When the application receives this error message, it should abort the current transaction and then retry the whole transaction from the beginning. The second time through, the transaction sees the previously-committed change as part of its initial view of the database, so there is no logical conflict in using the new version of the row as the starting point for the new transaction's update.
Note that only updating transactions may need to be retried; read-only transactions will never have serialization conflicts.

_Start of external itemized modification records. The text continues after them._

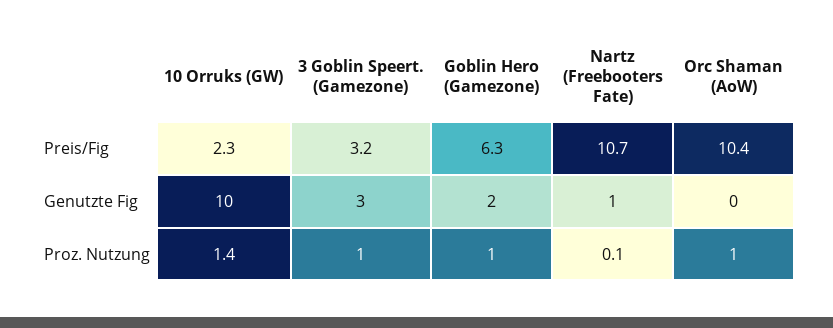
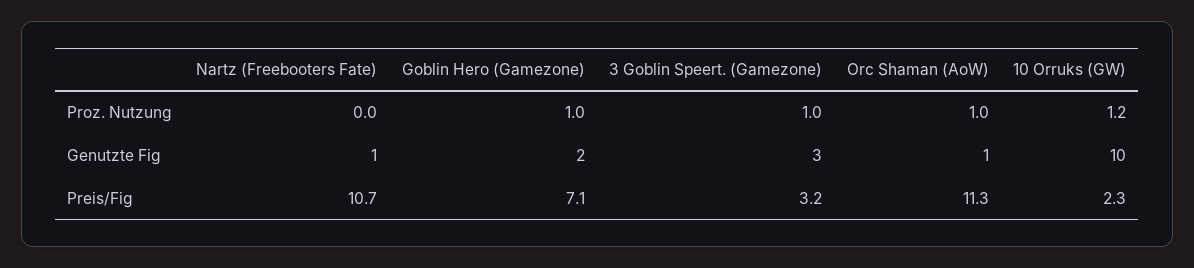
Goblin Hero (Gamezone), Preis/Fig: 6.3 -> 7.1
Orc Shaman (AoW), Preis/Fig: 10.4 -> 11.3
Orc Shaman (AoW), Genutzte Fig: 0 -> 1
10 Orruks (GW), Proz. Nutzung: 1.4 -> 1.2
Nartz (Freebooters Fate), Proz. Nutzung: 0.1 -> 0

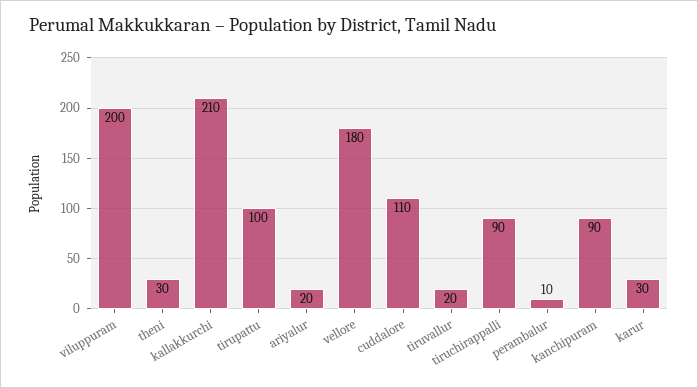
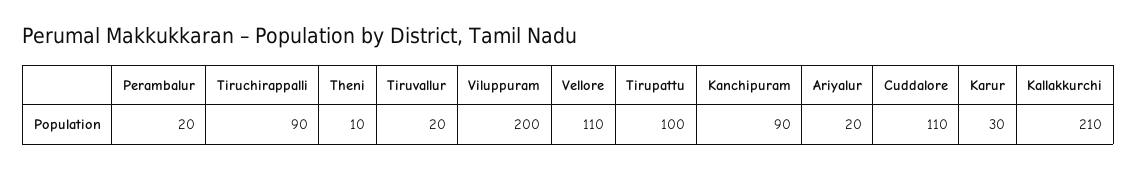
theni: 30 -> 10
vellore: 180 -> 110
perambalur: 10 -> 20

The Serializable mode provides a rigorous guarantee that each transaction sees a wholly consistent view of the database. However, the application has to be prepared to retry transactions when concurrent updates make it impossible to sustain the illusion of serial execution. Since the cost of redoing complex transactions may be significant, this mode is recommended only when updating transactions contain logic sufficiently complex that they may give wrong answers in Read Committed mode. Most commonly, Serializable mode is necessary when a transaction executes several successive commands that must see identical views of the database.

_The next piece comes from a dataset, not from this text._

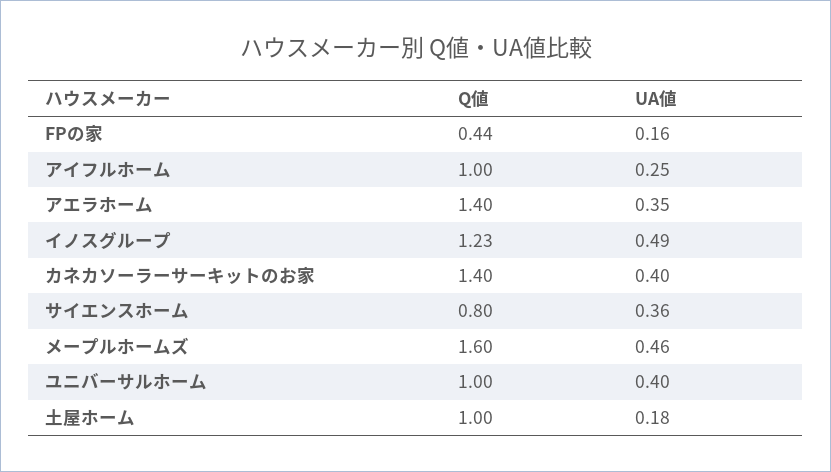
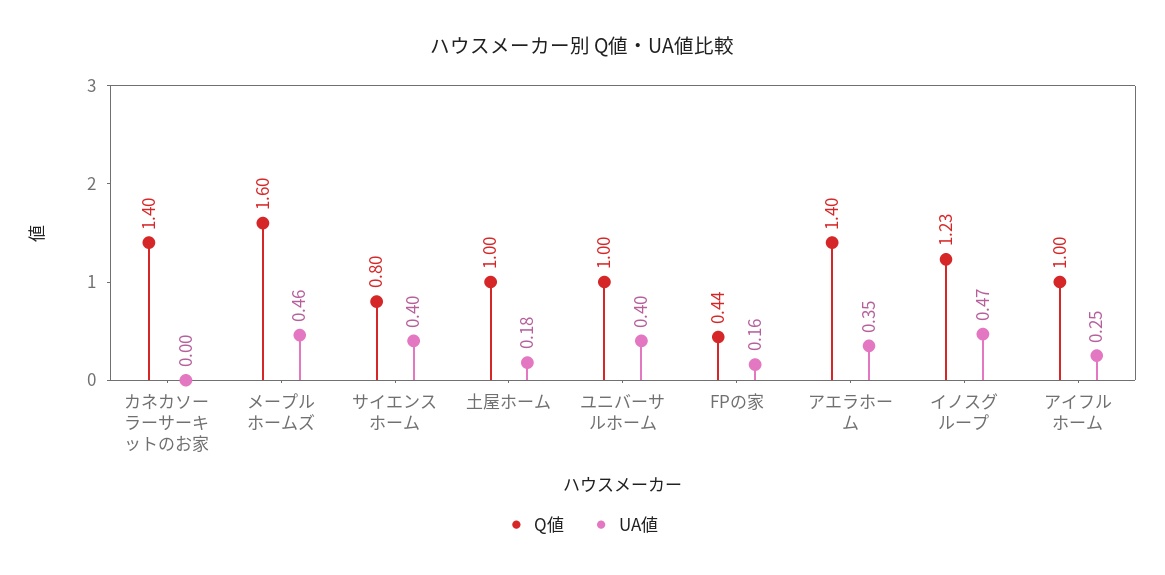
UA値, イノスグループ: 0.49 -> 0.47
UA値, カネカソーラーサーキットのお家: 0.4 -> 0
UA値, サイエンスホーム: 0.36 -> 0.4

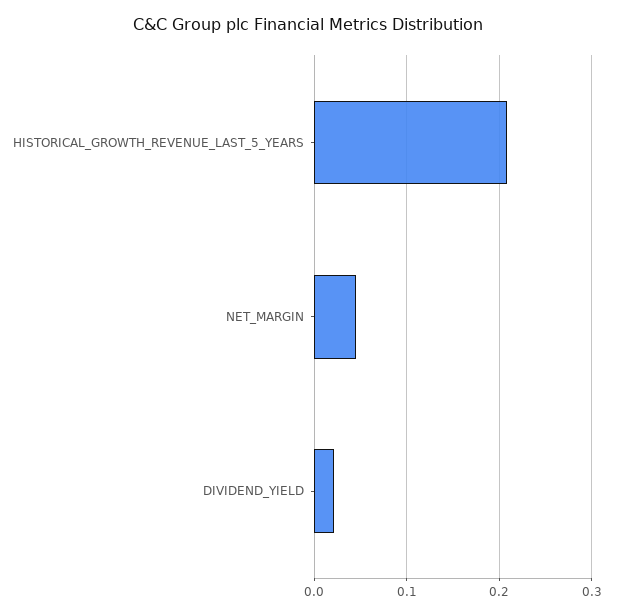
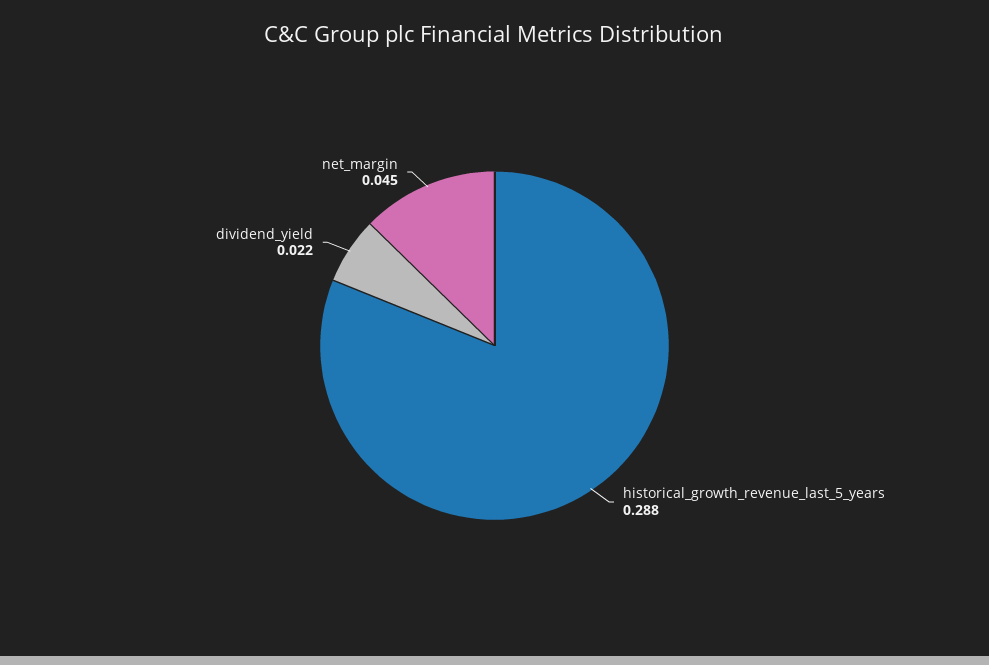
HISTORICAL_GROWTH_REVENUE_LAST_5_YEARS: 0.21 -> 0.288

The intuitive meaning (and mathematical definition) of
“serializable” execution is that any two successfully committed
concurrent transactions will appear to have executed strictly serially,
one after the other — although which one appeared to occur first may
not be predictable in advance. It is important to realize that forbidding
the undesirable behaviors listed in Table 12.1, “SQL Transaction Isolation Levels”

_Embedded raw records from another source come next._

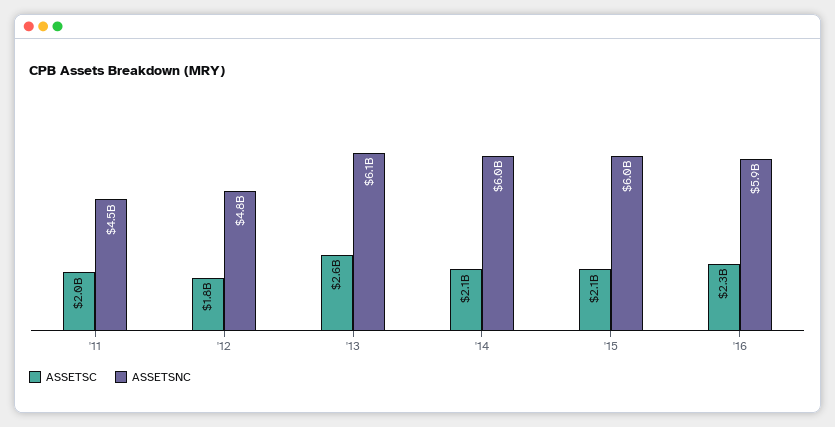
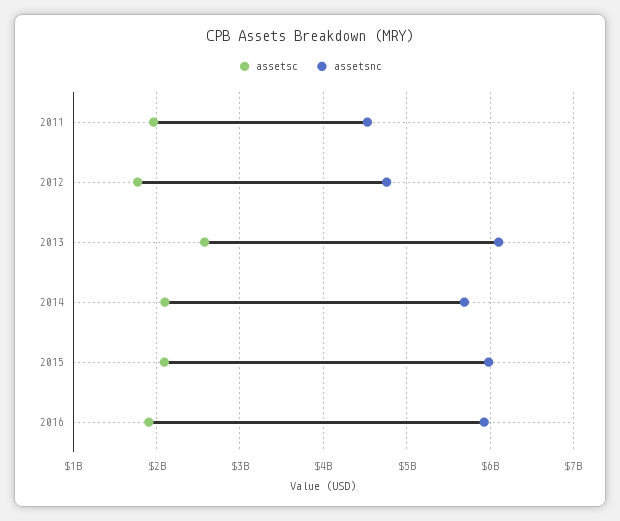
ASSETSNC, '14: 6000000000 -> 5700000000
ASSETSC, '16: 2300000000 -> 1900000000

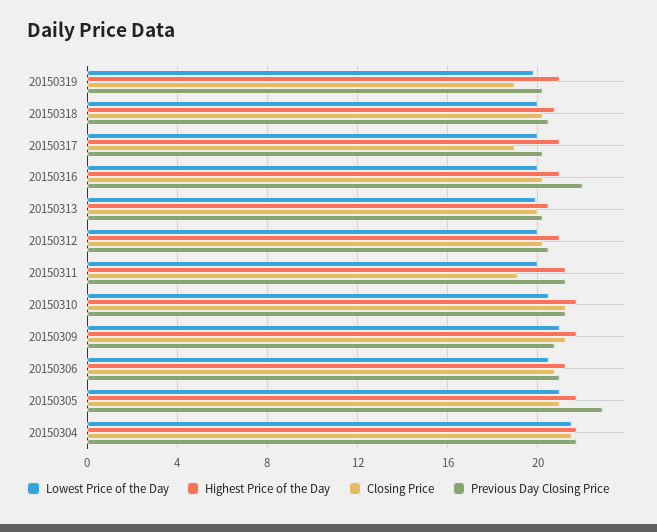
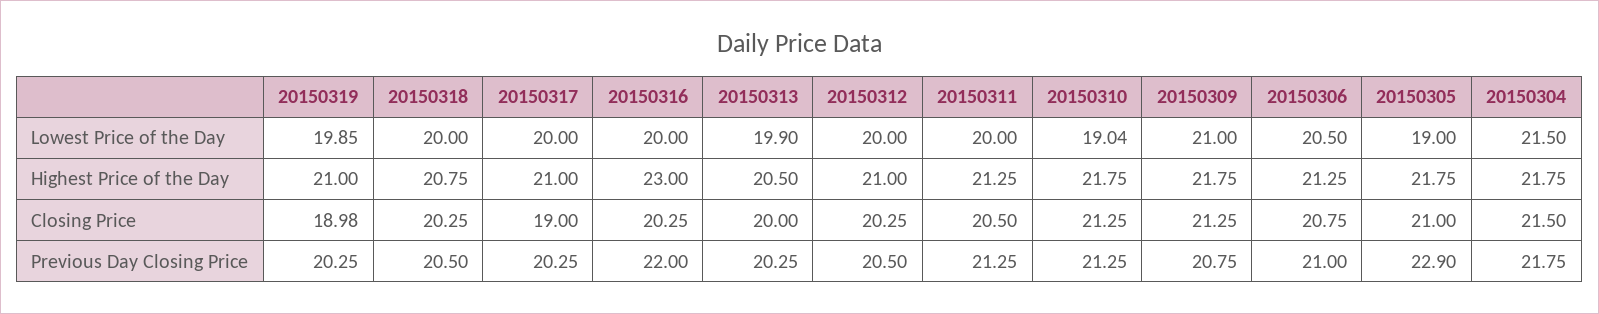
Highest Price of the Day, 20150316: 21 -> 23
Closing Price, 20150311: 19 -> 20.5
Lowest Price of the Day, 20150310: 20.5 -> 19.04
Lowest Price of the Day, 20150305: 21 -> 19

is not sufficient to guarantee true serializability, and in fact
PostgreSQL's Serializable mode does
not guarantee serializable execution in this sense. As an example,
consider a table mytab
, initially containing
class | value -------+------- 1 | 10 1 | 20 2 | 100 2 | 200
Suppose that serializable transaction A computes
SELECT SUM(value) FROM mytab WHERE class = 1;
and then inserts the result (30) as the value
in a
new row with class
= 2. Concurrently, serializable
transaction B computes
SELECT SUM(value) FROM mytab WHERE class = 2;
and obtains the result 300, which it inserts in a new row with
class
= 1. Then both transactions commit. None of
the listed undesirable behaviors have occurred, yet we have a result
that could not have occurred in either order serially. If A had
executed before B, B would have computed the sum 330, not 300, and
similarly the other order would have resulted in a different sum
computed by A.
To guarantee true mathematical serializability, it is necessary for
a database system to enforce predicate locking, which
means that a transaction cannot insert or modify a row that would
have matched the WHERE
condition of a query in another concurrent
transaction. For example, once transaction A has executed the query
SELECT ... WHERE class = 1
, a predicate-locking system
would forbid transaction B from inserting any new row with class 1
until A has committed.
[6]
Such a locking system is complex to
implement and extremely expensive in execution, since every session must
be aware of the details of every query executed by every concurrent
transaction. And this large expense is mostly wasted, since in
practice most applications do not do the sorts of things that could
result in problems. (Certainly the example above is rather contrived
and unlikely to represent real software.) For these reasons,
PostgreSQL does not implement predicate
locking.
In those cases where the possibility of nonserializable execution is a real hazard, problems can be prevented by appropriate use of explicit locking. Further discussion appears in the following sections.
[6] Essentially, a predicate-locking system prevents phantom reads by restricting what is written, whereas MVCC prevents them by restricting what is read.